T. Hillenbrand1, B. Löchner2, A. Jaeger, and A. Buch
1Max-Planck-Institut für Informatik Saarbrücken, 2Universität Kaiserslautern
waldmeister@informatik.uni-kl.de

Architecture

Waldmeister is a system for unit equational deduction. Its theoretical basis is unfailing completion in the sense of [
BDP89] with refinements towards ordered completion. The prover saturates the input axiomatization in a repeated cycle that works on a set of active resp. passive facts. The selection of the reduction ordering and the heuristical guidance of the proof search are described in [HJL99].

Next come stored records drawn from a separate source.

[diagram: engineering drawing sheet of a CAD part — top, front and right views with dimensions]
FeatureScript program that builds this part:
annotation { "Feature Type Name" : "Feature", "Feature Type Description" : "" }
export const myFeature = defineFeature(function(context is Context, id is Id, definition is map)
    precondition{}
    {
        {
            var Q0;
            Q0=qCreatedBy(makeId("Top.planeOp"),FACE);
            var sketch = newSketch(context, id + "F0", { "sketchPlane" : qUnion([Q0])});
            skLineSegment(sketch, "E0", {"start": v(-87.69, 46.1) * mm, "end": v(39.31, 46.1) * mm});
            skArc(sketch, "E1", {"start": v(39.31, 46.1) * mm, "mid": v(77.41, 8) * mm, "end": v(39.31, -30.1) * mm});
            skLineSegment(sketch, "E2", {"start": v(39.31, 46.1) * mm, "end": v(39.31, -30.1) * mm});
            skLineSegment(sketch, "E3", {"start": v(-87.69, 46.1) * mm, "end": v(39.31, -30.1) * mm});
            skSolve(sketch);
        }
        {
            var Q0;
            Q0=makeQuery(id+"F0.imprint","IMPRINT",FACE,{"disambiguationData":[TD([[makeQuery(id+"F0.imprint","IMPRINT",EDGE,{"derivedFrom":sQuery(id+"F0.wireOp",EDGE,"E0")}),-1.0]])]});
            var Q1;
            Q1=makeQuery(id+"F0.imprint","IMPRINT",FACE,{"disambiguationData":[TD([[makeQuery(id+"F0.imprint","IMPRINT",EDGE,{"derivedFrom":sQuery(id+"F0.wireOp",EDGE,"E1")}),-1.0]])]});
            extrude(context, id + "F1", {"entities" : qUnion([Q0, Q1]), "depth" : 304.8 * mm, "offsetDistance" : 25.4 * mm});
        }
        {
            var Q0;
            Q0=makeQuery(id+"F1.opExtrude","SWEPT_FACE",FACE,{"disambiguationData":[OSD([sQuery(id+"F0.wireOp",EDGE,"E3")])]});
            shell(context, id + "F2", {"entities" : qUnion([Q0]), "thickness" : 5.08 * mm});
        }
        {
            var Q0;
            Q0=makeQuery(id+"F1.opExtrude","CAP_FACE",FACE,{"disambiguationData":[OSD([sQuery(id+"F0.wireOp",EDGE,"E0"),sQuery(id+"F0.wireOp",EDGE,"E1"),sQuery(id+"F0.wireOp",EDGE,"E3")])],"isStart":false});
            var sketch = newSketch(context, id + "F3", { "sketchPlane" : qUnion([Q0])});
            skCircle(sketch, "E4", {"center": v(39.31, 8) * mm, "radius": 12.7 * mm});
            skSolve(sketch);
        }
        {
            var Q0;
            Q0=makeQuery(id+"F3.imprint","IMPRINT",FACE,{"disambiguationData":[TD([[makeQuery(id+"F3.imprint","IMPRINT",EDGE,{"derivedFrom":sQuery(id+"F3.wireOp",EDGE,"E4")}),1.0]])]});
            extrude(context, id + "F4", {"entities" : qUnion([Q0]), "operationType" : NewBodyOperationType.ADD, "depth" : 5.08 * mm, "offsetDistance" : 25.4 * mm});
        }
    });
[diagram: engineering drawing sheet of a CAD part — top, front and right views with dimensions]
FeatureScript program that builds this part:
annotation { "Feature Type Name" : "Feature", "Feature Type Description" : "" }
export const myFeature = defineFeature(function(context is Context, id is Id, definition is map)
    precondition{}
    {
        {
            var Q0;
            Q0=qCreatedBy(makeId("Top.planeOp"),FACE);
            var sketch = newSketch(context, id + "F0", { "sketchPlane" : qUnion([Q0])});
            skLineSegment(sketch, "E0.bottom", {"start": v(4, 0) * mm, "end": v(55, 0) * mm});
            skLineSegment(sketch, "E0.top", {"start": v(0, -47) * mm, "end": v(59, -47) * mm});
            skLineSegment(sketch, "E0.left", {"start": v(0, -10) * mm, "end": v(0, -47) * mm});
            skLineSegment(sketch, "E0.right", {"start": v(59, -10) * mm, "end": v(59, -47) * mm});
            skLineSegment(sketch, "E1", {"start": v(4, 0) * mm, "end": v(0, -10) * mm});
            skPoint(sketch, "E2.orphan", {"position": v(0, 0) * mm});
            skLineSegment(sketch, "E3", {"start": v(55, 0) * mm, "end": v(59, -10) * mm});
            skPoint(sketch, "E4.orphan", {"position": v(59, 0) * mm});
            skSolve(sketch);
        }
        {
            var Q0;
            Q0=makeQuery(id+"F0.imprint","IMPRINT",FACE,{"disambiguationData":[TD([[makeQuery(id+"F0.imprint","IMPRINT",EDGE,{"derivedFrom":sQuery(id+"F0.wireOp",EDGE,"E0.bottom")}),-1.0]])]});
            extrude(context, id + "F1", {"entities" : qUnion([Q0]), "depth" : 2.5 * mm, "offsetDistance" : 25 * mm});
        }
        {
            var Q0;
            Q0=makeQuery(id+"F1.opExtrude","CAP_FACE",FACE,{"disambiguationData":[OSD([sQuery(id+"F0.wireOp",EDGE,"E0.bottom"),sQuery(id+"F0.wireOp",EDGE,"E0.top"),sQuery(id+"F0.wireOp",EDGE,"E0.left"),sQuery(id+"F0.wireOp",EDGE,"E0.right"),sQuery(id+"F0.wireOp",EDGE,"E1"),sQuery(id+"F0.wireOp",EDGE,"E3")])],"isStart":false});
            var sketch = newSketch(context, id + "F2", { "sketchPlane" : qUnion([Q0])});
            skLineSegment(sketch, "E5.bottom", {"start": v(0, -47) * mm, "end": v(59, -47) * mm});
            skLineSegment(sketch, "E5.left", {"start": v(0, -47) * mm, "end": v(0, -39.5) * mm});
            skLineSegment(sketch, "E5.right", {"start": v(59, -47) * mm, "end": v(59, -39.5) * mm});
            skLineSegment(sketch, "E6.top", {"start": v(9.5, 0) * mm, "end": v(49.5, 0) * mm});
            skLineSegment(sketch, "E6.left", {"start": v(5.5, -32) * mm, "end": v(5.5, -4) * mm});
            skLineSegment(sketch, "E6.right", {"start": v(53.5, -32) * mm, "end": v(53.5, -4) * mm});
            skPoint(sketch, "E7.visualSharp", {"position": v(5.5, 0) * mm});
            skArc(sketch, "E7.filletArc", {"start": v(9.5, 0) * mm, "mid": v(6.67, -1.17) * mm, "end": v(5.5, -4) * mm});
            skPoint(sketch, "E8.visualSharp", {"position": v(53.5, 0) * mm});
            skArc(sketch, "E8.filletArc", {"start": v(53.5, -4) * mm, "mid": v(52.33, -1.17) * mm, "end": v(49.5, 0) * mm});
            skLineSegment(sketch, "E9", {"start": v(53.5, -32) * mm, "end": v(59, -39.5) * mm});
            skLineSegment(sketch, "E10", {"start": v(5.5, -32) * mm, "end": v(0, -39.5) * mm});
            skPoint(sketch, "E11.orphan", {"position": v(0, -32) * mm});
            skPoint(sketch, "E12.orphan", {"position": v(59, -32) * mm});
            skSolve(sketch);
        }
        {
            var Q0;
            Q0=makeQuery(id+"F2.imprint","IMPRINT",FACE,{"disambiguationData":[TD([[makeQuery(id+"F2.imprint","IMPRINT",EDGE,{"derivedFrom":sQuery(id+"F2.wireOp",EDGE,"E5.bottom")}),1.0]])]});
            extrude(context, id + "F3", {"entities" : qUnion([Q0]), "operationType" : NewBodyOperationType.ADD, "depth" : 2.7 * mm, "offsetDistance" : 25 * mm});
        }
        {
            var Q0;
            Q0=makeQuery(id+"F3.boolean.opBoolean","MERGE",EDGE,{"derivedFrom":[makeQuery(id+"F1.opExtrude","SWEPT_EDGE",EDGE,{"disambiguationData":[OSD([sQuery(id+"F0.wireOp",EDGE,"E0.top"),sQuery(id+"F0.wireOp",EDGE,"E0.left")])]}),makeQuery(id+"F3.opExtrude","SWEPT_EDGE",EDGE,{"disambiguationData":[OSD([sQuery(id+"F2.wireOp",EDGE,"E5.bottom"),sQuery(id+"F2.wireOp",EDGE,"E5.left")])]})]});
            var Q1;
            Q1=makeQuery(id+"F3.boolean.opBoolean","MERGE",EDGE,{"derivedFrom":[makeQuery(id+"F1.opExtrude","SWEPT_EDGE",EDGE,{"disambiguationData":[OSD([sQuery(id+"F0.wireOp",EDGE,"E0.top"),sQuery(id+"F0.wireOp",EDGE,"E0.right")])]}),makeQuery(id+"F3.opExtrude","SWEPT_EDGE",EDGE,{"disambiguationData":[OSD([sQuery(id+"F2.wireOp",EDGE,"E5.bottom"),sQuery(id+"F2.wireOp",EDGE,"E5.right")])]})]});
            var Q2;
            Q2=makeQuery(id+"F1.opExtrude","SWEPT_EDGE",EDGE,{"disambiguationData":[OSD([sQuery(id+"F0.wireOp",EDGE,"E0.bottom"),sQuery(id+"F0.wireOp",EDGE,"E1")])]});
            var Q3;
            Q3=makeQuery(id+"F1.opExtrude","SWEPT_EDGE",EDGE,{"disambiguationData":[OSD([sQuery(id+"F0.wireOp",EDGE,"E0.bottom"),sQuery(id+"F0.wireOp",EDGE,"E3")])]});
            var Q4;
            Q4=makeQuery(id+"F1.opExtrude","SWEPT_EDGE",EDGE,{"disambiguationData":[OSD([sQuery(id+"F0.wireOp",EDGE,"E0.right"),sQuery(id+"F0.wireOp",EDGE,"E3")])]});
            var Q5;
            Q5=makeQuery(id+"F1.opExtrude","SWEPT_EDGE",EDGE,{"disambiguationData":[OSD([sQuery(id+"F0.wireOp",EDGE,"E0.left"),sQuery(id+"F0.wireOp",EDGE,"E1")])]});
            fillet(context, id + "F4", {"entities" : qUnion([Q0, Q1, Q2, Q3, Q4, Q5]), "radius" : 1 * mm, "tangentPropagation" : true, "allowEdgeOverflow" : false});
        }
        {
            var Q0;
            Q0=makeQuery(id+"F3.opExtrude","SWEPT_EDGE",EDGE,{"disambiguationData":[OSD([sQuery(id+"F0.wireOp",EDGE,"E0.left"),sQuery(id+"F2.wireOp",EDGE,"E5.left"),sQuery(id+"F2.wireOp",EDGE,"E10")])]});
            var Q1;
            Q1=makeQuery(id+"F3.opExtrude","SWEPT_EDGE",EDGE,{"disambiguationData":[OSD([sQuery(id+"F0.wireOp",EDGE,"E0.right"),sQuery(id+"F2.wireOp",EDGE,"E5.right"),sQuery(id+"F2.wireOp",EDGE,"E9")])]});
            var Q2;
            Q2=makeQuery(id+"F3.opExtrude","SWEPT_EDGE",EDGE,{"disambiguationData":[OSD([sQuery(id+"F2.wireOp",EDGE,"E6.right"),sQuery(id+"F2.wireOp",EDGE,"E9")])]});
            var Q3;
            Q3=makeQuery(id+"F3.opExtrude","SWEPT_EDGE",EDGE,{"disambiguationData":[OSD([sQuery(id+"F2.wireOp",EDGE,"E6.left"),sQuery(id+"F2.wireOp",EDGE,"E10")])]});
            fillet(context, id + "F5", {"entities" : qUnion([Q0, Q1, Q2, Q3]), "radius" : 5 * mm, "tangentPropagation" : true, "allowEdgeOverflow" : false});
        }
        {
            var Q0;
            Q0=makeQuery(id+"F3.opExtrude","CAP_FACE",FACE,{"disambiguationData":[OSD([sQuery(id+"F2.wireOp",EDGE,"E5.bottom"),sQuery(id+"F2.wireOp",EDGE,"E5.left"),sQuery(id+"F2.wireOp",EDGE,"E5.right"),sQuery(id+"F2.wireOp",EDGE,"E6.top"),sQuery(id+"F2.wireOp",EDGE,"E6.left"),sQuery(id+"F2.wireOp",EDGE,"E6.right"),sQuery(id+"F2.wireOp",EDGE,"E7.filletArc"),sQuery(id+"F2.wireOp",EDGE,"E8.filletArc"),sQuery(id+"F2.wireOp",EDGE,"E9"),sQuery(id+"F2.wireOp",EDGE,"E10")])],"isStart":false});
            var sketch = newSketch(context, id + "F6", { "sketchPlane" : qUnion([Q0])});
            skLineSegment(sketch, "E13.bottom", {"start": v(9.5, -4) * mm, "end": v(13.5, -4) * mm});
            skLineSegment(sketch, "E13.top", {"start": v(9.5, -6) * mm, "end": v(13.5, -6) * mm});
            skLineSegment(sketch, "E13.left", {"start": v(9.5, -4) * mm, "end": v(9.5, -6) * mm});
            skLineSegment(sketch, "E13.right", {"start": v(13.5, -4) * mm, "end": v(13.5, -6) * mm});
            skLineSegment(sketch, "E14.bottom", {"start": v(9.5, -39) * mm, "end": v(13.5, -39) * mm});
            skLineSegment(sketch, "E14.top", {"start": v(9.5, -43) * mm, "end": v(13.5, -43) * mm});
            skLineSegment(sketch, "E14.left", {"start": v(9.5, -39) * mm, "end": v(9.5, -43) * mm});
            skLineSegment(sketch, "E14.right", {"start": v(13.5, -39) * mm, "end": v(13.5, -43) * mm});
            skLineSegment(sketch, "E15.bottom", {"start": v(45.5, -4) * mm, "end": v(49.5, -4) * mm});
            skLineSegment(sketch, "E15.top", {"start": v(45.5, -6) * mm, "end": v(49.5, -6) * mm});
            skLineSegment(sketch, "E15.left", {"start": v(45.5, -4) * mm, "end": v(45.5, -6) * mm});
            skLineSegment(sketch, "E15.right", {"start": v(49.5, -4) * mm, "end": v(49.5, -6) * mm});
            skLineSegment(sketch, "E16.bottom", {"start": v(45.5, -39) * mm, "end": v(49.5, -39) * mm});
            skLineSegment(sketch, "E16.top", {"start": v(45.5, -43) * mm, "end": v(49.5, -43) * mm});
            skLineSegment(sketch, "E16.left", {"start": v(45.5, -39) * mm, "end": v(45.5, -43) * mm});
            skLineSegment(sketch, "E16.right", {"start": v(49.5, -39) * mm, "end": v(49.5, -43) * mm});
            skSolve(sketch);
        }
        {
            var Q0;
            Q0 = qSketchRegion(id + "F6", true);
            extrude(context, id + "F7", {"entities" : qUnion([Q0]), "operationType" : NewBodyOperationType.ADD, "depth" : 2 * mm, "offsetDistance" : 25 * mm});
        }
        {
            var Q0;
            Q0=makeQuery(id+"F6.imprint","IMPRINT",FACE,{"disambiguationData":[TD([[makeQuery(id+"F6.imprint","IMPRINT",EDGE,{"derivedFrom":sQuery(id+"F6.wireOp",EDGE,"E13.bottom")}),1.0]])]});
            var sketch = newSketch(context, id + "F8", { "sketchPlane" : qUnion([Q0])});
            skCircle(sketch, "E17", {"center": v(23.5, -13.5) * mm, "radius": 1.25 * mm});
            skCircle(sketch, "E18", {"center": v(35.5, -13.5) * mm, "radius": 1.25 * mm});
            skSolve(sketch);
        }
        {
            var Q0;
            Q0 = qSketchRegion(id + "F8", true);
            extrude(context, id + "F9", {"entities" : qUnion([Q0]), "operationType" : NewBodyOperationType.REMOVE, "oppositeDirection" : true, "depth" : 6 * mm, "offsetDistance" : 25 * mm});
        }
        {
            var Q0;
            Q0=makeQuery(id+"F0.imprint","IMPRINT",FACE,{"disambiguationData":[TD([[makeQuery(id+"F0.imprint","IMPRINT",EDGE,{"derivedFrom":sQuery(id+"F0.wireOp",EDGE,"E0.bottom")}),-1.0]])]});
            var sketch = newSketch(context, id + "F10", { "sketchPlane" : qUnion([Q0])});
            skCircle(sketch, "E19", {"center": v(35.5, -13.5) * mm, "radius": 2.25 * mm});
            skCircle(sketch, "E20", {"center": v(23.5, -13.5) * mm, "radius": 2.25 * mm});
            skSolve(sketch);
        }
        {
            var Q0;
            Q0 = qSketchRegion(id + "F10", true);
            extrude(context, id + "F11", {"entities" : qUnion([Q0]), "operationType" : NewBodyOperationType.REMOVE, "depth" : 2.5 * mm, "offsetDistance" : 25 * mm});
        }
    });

Since last year's version, stronger redundancy criteria have been integrated, including ground joinability tests with ordering constraints on variables [AHL00]. In several problem domains this technique is helpful especially for harder proof tasks. Some restructuring of the prover is on the way to also include an implementation of confluence trees with full ordering constraints [AL01]; but further work is necessary to have them speed up the proof search.

Implementation

The prover is coded in ANSI-C and available for SunOS, Solaris and Linux. The set of active facts is represented by perfect discrimination trees. Stimulated by the evaluation of indexing techniques reported on in [NH+01], the implementation of these has somewhat been improved. The storage of passive facts, and the treatment of hypotheses have remained unchanged. The Waldmeister Web page is located at:
    http://www-avenhaus.informatik.uni-kl.de/waldmeister

Expected Competition Performance

Once again, the Waldmeister system being that powerful already, we hope to improve over last year's version in some problem domains.

References

AHL00
Avenhaus J., Hillenbrand T., Löchner B. (2000), On Using Ground Joinable Equations in Equational Theorem Proving, Baumgartner P., Zhang H., Proceedings of the 3rd International Workshop on First Order Theorem Proving (St Andrews, Scotland), pp.33-43.
AL01
Avenhaus J., Löchner B. (2001), System Description: CCE: Testing Ground Joinability, Gore R., Leitsch A., Nipkow T., Proceedings of the International Joint Conference on Automated Reasoning (Siena, Italy), Lecture Notes in Artificial Intelligence, Springer-Verlag.
BDP89
Bachmair L., Dershowitz N., Plaisted D.A. (1989), Completion Without Failure, Ait-Kaci H., Nivat M., Resolution of Equations in Algebraic Structures, pp.1-30, Academic Press.
HJL99
Hillenbrand T., Jaeger A., Löchner B. (1999), Waldmeister - Improvements in Performance and Ease of Use, Ganzinger H., Proceedings of the 16th International Conference on Automated Deduction (Trento, Italy), pp.232-236, Lecture Notes in Artificial Intelligence 1632, Springer-Verlag.
NH+01
Nieuwenhuis R., Hillenbrand T., Riazanov A., Voronkov A. (2001), On the Evaluation of Indexing Techniques for Theorem Proving, Gore R., Leitsch A., Nipkow T., Proceedings of the International Joint Conference on Automated Reasoning (Siena, Italy), Lecture Notes in Artificial Intelligence, Springer-Verlag.